PROBLEM TO WORK ON
The full listing, excluding its pictures, should be printed exactly as it stands.

INFORMATION PROVIDED
+++

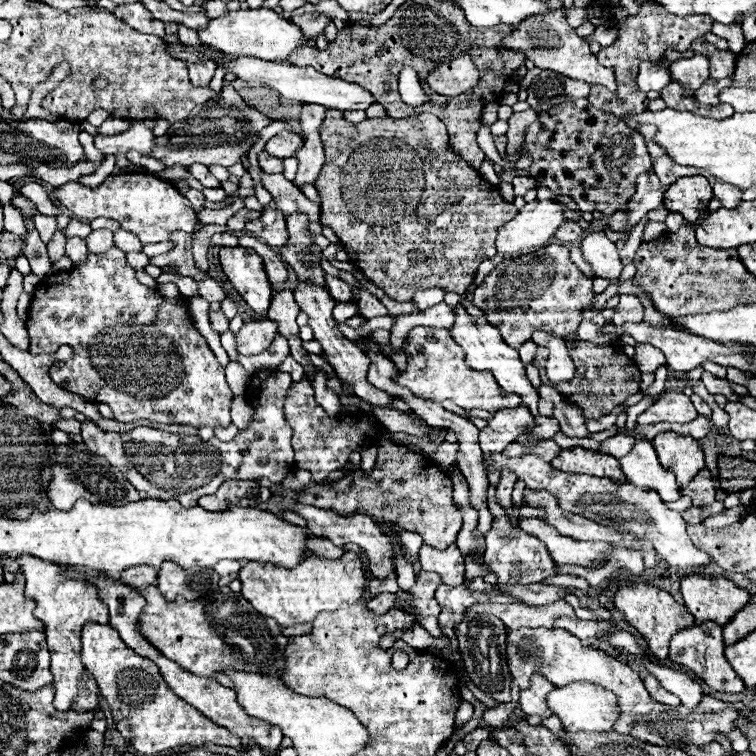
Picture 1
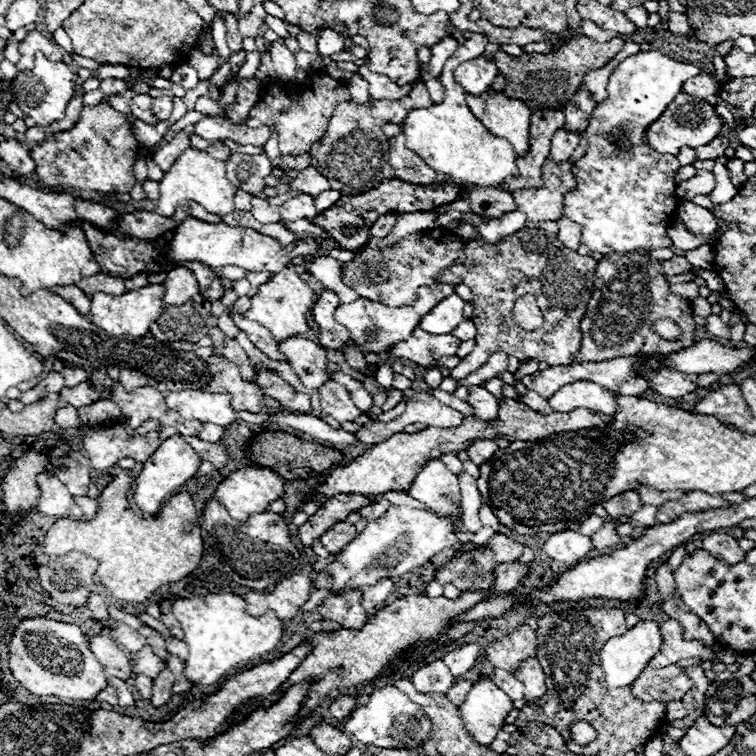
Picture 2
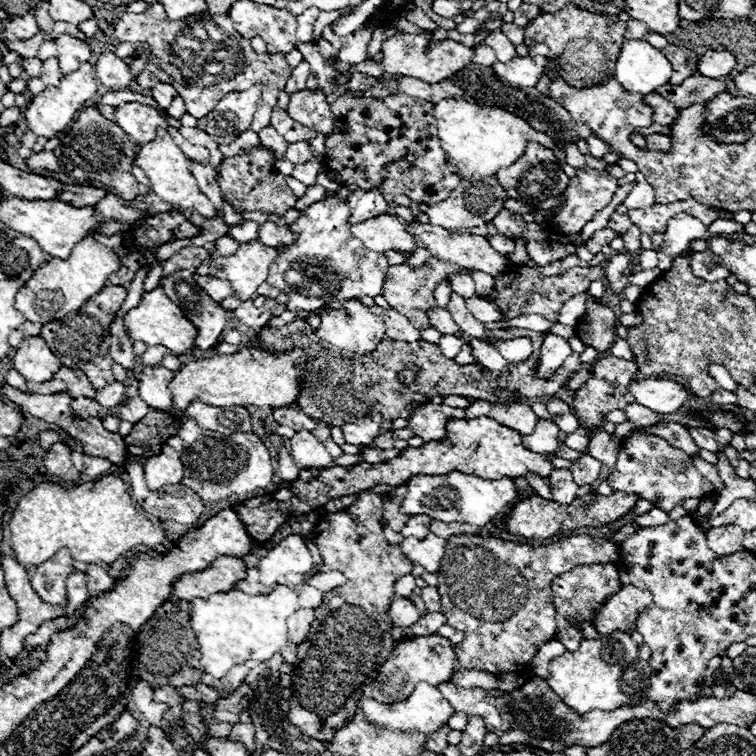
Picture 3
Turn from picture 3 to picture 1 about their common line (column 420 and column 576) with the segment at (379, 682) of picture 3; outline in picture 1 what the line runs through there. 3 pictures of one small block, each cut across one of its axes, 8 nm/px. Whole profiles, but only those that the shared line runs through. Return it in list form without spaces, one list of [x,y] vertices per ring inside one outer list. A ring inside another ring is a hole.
[[[520,628],[520,630],[508,632],[506,656],[508,656],[508,664],[510,664],[510,674],[512,674],[514,682],[520,686],[520,690],[526,690],[530,686],[530,678],[536,672],[540,672],[556,688],[586,680],[586,682],[594,682],[594,684],[600,684],[600,686],[612,690],[618,696],[618,706],[622,710],[620,720],[616,722],[614,730],[620,734],[630,734],[630,736],[640,738],[650,744],[706,746],[706,744],[714,742],[716,732],[728,734],[734,728],[732,722],[738,718],[738,710],[734,708],[734,704],[722,702],[714,696],[704,696],[696,710],[688,710],[682,704],[678,708],[670,708],[670,706],[654,702],[650,698],[650,694],[646,692],[642,680],[630,666],[614,660],[612,656],[604,654],[602,650],[584,646],[580,638],[568,634],[566,630],[560,630],[560,628],[558,630]]]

+++

SOLUTION FOR THIS TASK
Picture 1
Picture 2
Picture 3
Turn from picture 3 to picture 1 about their common line (column 420 and column 576) with the segment at (379, 682) of picture 3; outline in picture 1 what the line runs through there. 3 pictures of one small block, each cut across one of its axes, 8 nm/px. Whole profiles, but only those that the shared line runs through. Return it in list form without spaces, one list of [x,y] vertices per ring inside one outer list. A ring inside another ring is a hole.
[[[520,628],[520,630],[508,632],[506,656],[508,656],[508,664],[510,664],[510,674],[512,674],[514,682],[520,686],[520,690],[526,690],[530,686],[530,678],[536,672],[540,672],[556,688],[586,680],[586,682],[594,682],[594,684],[600,684],[600,686],[612,690],[618,696],[618,706],[622,710],[620,720],[616,722],[614,730],[620,734],[630,734],[630,736],[640,738],[650,744],[706,746],[706,744],[714,742],[716,732],[728,734],[734,728],[732,722],[738,718],[738,710],[734,708],[734,704],[722,702],[714,696],[704,696],[696,710],[688,710],[682,704],[678,708],[670,708],[670,706],[654,702],[650,698],[650,694],[646,692],[642,680],[630,666],[614,660],[612,656],[604,654],[602,650],[584,646],[580,638],[568,634],[566,630],[560,630],[560,628],[558,630]]]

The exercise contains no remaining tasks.